ASSIGNMENT: Please list every capability that the blog post below says Excel offers and that a very small shop should consider using.

SELECTED EXTRACT:
━━━━━━━━━━━━━━━━━━━━━━━━━━━━━━
Sweating the small stuff
Posted on 24 February 2009 by Jeff Ward
I have a co-worker, Darius, who is creating a game for a small game system called the Meggy Jr. Watching him work on this, I was impressed with the tools that he came up with. He’s not a (really) a programmer, but still somehow can make tools that serve his needs pretty well. I’ll let him explain:
This is the level editor I’m using for a roguelike game I’m building for my Meggy Jr. The level is just a 16×16 bitmap array. Each cell of the array is a different color, and each color is a different object. 6 is blue, and it’s a wall; 5 is purple, and it’s a door.I built this level editor in Excel. I set the cells to be 20×20 pixels, big enough for me to work with conveniently, and I used conditional formatting to map the background fill colors to correspond to the Meggy Jr’s color mapping. If you look to the right, you’ll see that I’m using CONCATENATE statements to pull together the numbers into the bracketed statements that I literally just copy and paste into my array declaration in code. With this system I can make a level in a minute, and drop it into my code with a couple of mouse clicks. It only took me five minutes to build this level editor.I’m always pulling crap like this: I love using Excel to abstract things out and then generate code for me. I would never do it for a big project, but for my own hacking it saves me a ton of time.
As tools developers, I think we occasionally forget that a real, actual, useful tool can be made in minutes using something as common place as Word or Excel, given the correct understanding of the problem and its simplest solution. We’re always quick to jump to the custom solution, using some complex API, even when there’s something that would work better and faster right in front of our face.
This is especially important to understand when you’re a very small shop that can’t afford a second programmer, much less a dedicated tools team. It may feel dirty, but you should always at least think about taking advantage of the fact that Excel not only has it’s cell equation system, but an entire programming language and forms system behind it.
Now, this partially goes against my previous post about ad-hoc tools teams, which I still think are a bad idea. The key difference, for me, is a question of team use and support. I consider these tools similar to one-off scripts or small prototypes. They’re find when teams are small and everyone is on the same page. Once things get bigger, by all means, still use Excel where it makes sense, but make sure you’ve got a rock solid team supporting it.
━━━━━━━━━━━━━━━━━━━━━━━━━━━━━━
INFORMATION PROVIDED:
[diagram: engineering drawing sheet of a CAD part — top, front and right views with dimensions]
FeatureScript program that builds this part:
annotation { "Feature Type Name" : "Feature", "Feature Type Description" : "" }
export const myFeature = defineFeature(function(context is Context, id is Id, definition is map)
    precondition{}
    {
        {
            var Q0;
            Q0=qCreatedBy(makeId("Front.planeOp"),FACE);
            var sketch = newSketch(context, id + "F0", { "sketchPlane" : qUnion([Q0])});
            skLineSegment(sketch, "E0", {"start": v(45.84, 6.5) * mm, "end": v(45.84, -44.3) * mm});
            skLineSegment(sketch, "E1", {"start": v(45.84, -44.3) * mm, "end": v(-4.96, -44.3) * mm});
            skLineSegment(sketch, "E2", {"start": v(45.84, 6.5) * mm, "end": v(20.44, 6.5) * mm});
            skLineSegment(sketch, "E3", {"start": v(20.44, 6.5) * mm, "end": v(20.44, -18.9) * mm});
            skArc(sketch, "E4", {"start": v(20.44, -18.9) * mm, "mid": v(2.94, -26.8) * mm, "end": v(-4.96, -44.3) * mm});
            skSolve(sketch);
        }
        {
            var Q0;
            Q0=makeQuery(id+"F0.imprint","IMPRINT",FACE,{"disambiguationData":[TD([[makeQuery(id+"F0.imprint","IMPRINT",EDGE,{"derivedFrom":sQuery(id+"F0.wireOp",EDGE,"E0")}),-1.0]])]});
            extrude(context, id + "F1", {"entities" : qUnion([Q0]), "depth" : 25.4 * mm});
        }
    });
━━━━━━━━━━━━━━━━━━━━━━━━━━━━━━
ANSWER:
- Its cell equation system
- An entire programming language
- A forms system